Следующий заход в порт был сделан ради того, чтобы обнять французских пленников, которых отпустил, получив за них выкуп, Абд-эль-Кадер после битвы при Сиди-Брагиме. Александр благоговейно выслушал рассказ о страданиях, которые пришлось перенести пленным, и о том, как они впоследствии отомстили мучителям. После банкета, на котором председательствовал Мак-Магон, Дюма и его спутники вернулись на «Стремительный».

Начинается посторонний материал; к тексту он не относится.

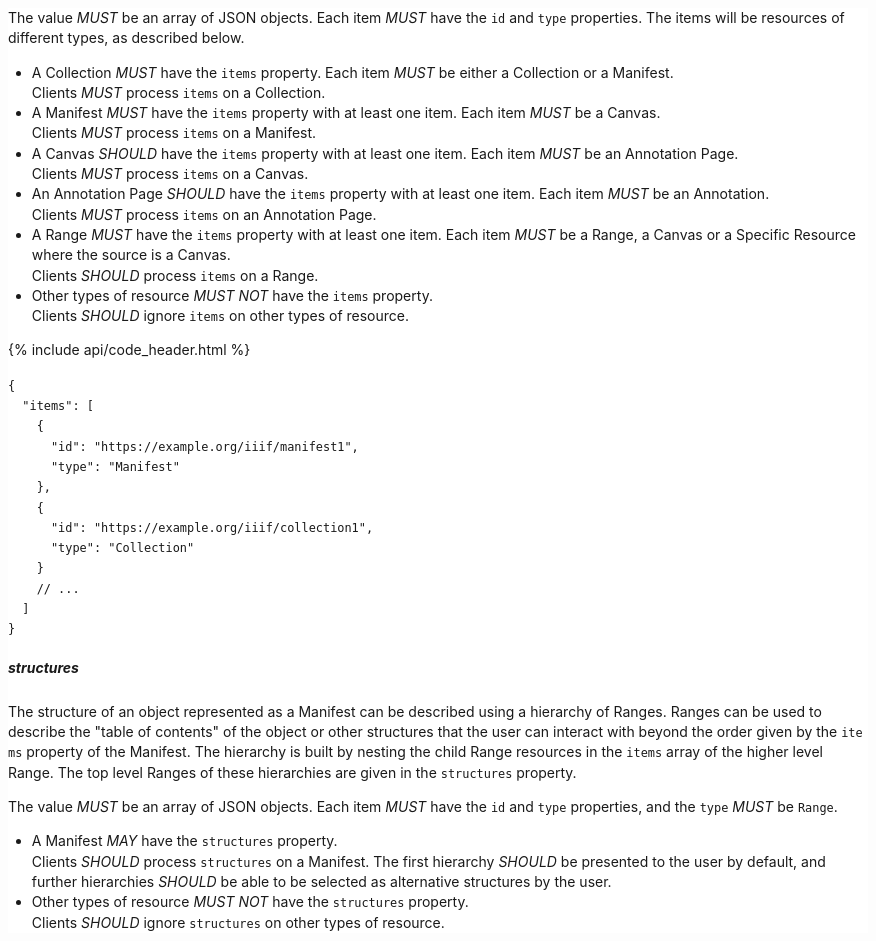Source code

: The value _MUST_ be an array of JSON objects. Each item _MUST_ have the `id` and `type` properties. The items will be resources of different types, as described below.

 * A Collection _MUST_ have the `items` property. Each item _MUST_ be either a Collection or a Manifest.<br/>
   Clients _MUST_ process `items` on a Collection.
 * A Manifest _MUST_ have the `items` property with at least one item. Each item _MUST_ be a Canvas.<br/>
   Clients _MUST_ process `items` on a Manifest.
 * A Canvas _SHOULD_ have the `items` property with at least one item. Each item _MUST_ be an Annotation Page.<br/>
   Clients _MUST_ process `items` on a Canvas.
 * An Annotation Page _SHOULD_ have the `items` property with at least one item. Each item _MUST_ be an Annotation.<br/>
   Clients _MUST_ process `items` on an Annotation Page.
 * A Range _MUST_ have the `items` property with at least one item. Each item _MUST_ be a Range, a Canvas or a Specific Resource where the source is a Canvas.<br/>
   Clients _SHOULD_ process `items` on a Range.
 * Other types of resource _MUST NOT_ have the `items` property.<br/>
   Clients _SHOULD_ ignore `items` on other types of resource.

{% include api/code_header.html %}
``` json-doc
{
  "items": [
    {
      "id": "https://example.org/iiif/manifest1",
      "type": "Manifest"
    },
    {
      "id": "https://example.org/iiif/collection1",
      "type": "Collection"
    }
    // ...
  ]
}
```

##### structures

The structure of an object represented as a Manifest can be described using a hierarchy of Ranges. Ranges can be used to describe the "table of contents" of the object or other structures that the user can interact with beyond the order given by the `items` property of the Manifest. The hierarchy is built by nesting the child Range resources in the `items` array of the higher level Range. The top level Ranges of these hierarchies are given in the `structures` property.

The value _MUST_ be an array of JSON objects. Each item _MUST_ have the `id` and `type` properties, and the `type` _MUST_ be `Range`.

 * A Manifest _MAY_ have the `structures` property.<br/>
   Clients _SHOULD_ process `structures` on a Manifest. The first hierarchy _SHOULD_ be presented to the user by default, and further hierarchies _SHOULD_ be able to be selected as alternative structures by the user.
 * Other types of resource _MUST NOT_ have the `structures` property.<br/>
   Clients _SHOULD_ ignore `structures` on other types of resource.
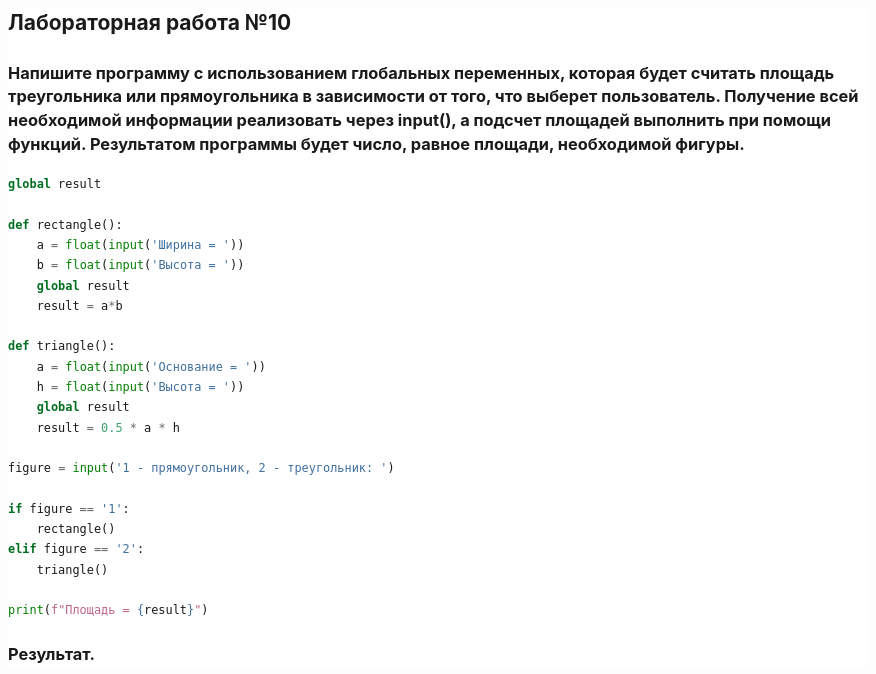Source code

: ## Лабораторная работа №10
### Напишите программу с использованием глобальных переменных, которая будет считать площадь треугольника или прямоугольника в зависимости от того, что выберет пользователь. Получение всей необходимой информации реализовать через input(), а подсчет площадей выполнить при помощи функций. Результатом программы будет число, равное площади, необходимой фигуры.

```python
global result

def rectangle():
    a = float(input('Ширина = '))
    b = float(input('Высота = '))
    global result
    result = a*b

def triangle():
    a = float(input('Основание = '))
    h = float(input('Высота = '))
    global result
    result = 0.5 * a * h

figure = input('1 - прямоугольник, 2 - треугольник: ')

if figure == '1':
    rectangle()
elif figure == '2':
    triangle()

print(f"Площадь = {result}")
```
### Результат.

Тридцатого ноября перед ними возник Алжир с его французскими постройками, которые уже тогда «исказили восточный облик города». Бюжо только что отбыл оттуда в Оран с инспекционной поездкой вместе с несколькими депутатами, и в отсутствие маршала контр-адмирал Риго позволил Дюма и остальным отправиться на «Стремительном» в Тунис. В Тунисе, поскольку бей отсутствовал, Александра принял бей лагеря Сиди-Мохаммед и вручил ему очередной орден, украсивший грудь прославленного писателя, которому хотелось иметь столько же наград, сколько пьес и романов числилось в списке его произведений. В Карфагене он посетил «гробницу святого Людовика», украшенную каменной резьбой в национальном стиле: это творение было делом рук тунисского скульптора Юниса. Теперь этот необыкновенно искусный мастер трудился над будущей гробницей Сиди Мохаммеда. Александр отправился взглянуть на него за работой и пришел в неистовый восторг при виде изощренной отделки надгробного памятника. После чего немедленно решил пригласить Юниса во Францию, чтобы тот устроил в его замке в Марли мавританскую комнату. Юнис согласился, но прежде он должен был закончить украшать место будущего упокоения Сиди Мохаммеда. Однако Дюма ждать не умел. Он поделился своими намерениями с Сиди Мохаммедом, который поначалу заставил себя упрашивать: ему не хотелось даже на несколько дней расставаться с художником, призванным способствовать его посмертной славе. Желая убедить его, Александр воскликнул: «Конечно, ты прав, твоя светлость, но ты сейчас все поймешь. Для тебя он строит гробницу, – я хочу, чтобы он отделал для меня комнату. В моей комнате я поселюсь при жизни, ты будешь обитать в твоей гробнице лишь после смерти, естественно, тебе спешить некуда, и ты должен уступить мне свою очередь». Бей, отчасти убежденный его словами, в конце концов смирился, и Юнис получил свой паспорт.